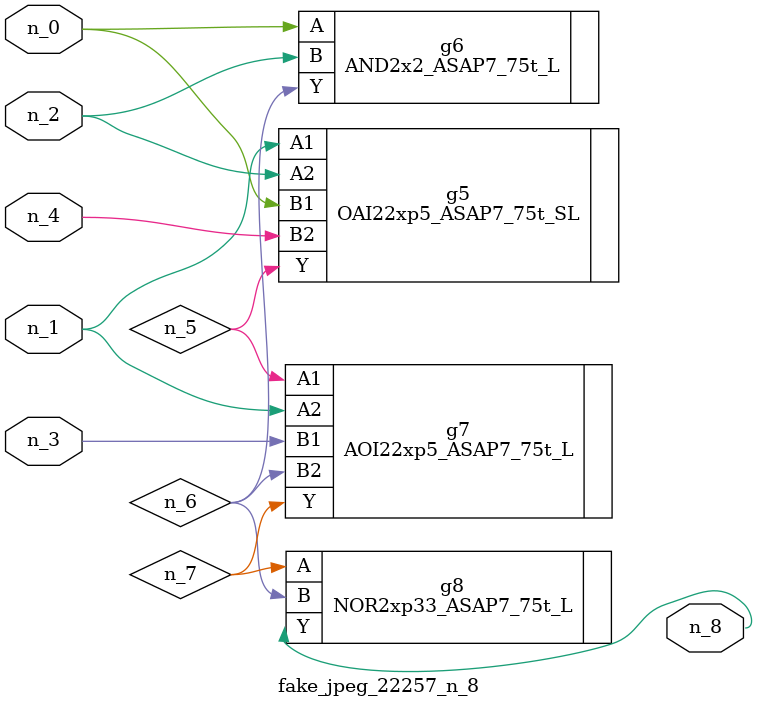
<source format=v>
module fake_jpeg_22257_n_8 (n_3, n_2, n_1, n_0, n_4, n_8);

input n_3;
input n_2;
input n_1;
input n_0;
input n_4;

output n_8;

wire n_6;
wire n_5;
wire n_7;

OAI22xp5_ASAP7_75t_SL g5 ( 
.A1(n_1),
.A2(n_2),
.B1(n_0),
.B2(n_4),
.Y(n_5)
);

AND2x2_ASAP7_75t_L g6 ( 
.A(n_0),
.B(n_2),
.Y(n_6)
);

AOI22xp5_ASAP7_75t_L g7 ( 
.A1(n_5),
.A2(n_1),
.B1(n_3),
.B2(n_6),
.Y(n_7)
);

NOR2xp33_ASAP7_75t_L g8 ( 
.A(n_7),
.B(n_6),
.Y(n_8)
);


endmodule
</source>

________________________________________

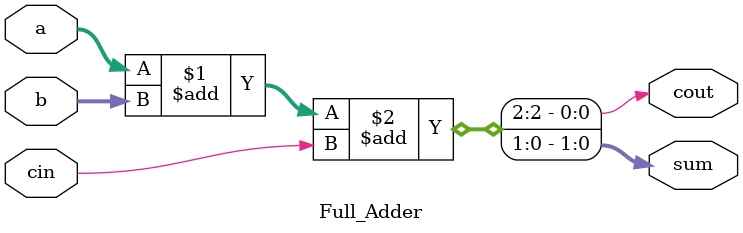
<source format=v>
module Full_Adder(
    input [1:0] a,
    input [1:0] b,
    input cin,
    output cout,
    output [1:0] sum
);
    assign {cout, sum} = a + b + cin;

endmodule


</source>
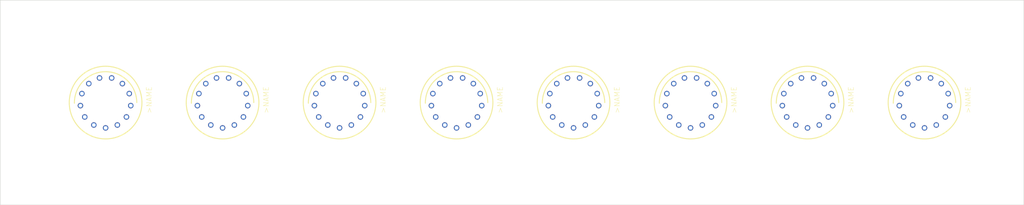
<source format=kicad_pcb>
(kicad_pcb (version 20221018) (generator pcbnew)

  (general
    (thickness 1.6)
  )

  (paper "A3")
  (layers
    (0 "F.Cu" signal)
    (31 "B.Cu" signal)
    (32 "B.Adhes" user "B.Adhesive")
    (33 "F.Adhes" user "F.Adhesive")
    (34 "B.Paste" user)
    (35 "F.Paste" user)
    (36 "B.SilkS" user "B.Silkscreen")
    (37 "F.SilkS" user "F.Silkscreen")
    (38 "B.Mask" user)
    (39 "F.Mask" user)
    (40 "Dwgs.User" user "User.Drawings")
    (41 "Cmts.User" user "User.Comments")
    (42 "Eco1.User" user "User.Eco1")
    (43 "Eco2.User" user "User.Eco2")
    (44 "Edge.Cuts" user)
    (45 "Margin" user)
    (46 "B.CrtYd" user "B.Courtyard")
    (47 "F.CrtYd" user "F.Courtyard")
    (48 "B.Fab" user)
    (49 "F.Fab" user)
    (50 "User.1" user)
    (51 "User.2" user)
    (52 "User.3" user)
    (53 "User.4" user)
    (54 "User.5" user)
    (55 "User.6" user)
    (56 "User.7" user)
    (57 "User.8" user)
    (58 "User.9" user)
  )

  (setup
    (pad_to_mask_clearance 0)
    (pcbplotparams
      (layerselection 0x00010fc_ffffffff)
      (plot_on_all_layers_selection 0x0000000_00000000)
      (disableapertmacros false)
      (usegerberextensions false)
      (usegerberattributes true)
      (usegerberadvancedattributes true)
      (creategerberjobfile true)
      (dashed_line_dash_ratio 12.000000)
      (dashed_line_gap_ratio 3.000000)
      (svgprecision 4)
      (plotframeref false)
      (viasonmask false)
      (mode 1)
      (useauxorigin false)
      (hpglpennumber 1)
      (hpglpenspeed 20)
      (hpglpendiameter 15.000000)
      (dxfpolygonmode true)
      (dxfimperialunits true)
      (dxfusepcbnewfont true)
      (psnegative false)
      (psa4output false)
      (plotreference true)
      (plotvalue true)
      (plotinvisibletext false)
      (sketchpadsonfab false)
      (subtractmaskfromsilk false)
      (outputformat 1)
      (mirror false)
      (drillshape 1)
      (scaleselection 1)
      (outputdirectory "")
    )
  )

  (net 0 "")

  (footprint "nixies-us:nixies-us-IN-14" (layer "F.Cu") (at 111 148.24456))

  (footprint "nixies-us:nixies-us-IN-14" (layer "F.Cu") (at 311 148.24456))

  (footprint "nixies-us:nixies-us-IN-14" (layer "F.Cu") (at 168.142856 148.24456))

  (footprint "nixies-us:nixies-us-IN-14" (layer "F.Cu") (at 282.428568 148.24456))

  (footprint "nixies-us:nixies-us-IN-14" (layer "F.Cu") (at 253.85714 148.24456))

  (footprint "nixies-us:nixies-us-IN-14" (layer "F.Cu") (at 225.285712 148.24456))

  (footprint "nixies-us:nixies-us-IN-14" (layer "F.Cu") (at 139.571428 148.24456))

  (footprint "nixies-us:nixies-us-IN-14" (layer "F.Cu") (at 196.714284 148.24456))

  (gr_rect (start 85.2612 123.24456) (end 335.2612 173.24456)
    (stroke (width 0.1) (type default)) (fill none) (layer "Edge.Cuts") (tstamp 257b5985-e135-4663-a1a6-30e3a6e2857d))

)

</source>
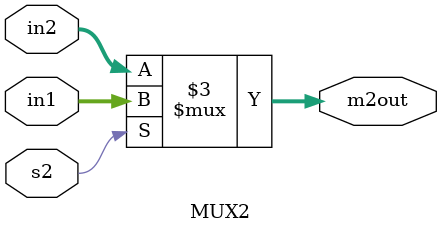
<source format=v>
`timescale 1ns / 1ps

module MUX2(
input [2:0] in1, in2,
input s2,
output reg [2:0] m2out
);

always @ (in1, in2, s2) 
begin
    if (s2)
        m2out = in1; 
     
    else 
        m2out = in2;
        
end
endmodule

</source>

________________________________________

Task instructions =
Lines to set down from above: the line with "(usegerberattributes true)", the line with "(at 311 148.24456))", and every line between, each exactly as written.

Reply =
      (usegerberattributes true)
      (usegerberadvancedattributes true)
      (creategerberjobfile true)
      (dashed_line_dash_ratio 12.000000)
      (dashed_line_gap_ratio 3.000000)
      (svgprecision 4)
      (plotframeref false)
      (viasonmask false)
      (mode 1)
      (useauxorigin false)
      (hpglpennumber 1)
      (hpglpenspeed 20)
      (hpglpendiameter 15.000000)
      (dxfpolygonmode true)
      (dxfimperialunits true)
      (dxfusepcbnewfont true)
      (psnegative false)
      (psa4output false)
      (plotreference true)
      (plotvalue true)
      (plotinvisibletext false)
      (sketchpadsonfab false)
      (subtractmaskfromsilk false)
      (outputformat 1)
      (mirror false)
      (drillshape 1)
      (scaleselection 1)
      (outputdirectory "")
    )
  )

  (net 0 "")

  (footprint "nixies-us:nixies-us-IN-14" (layer "F.Cu") (at 111 148.24456))

  (footprint "nixies-us:nixies-us-IN-14" (layer "F.Cu") (at 311 148.24456))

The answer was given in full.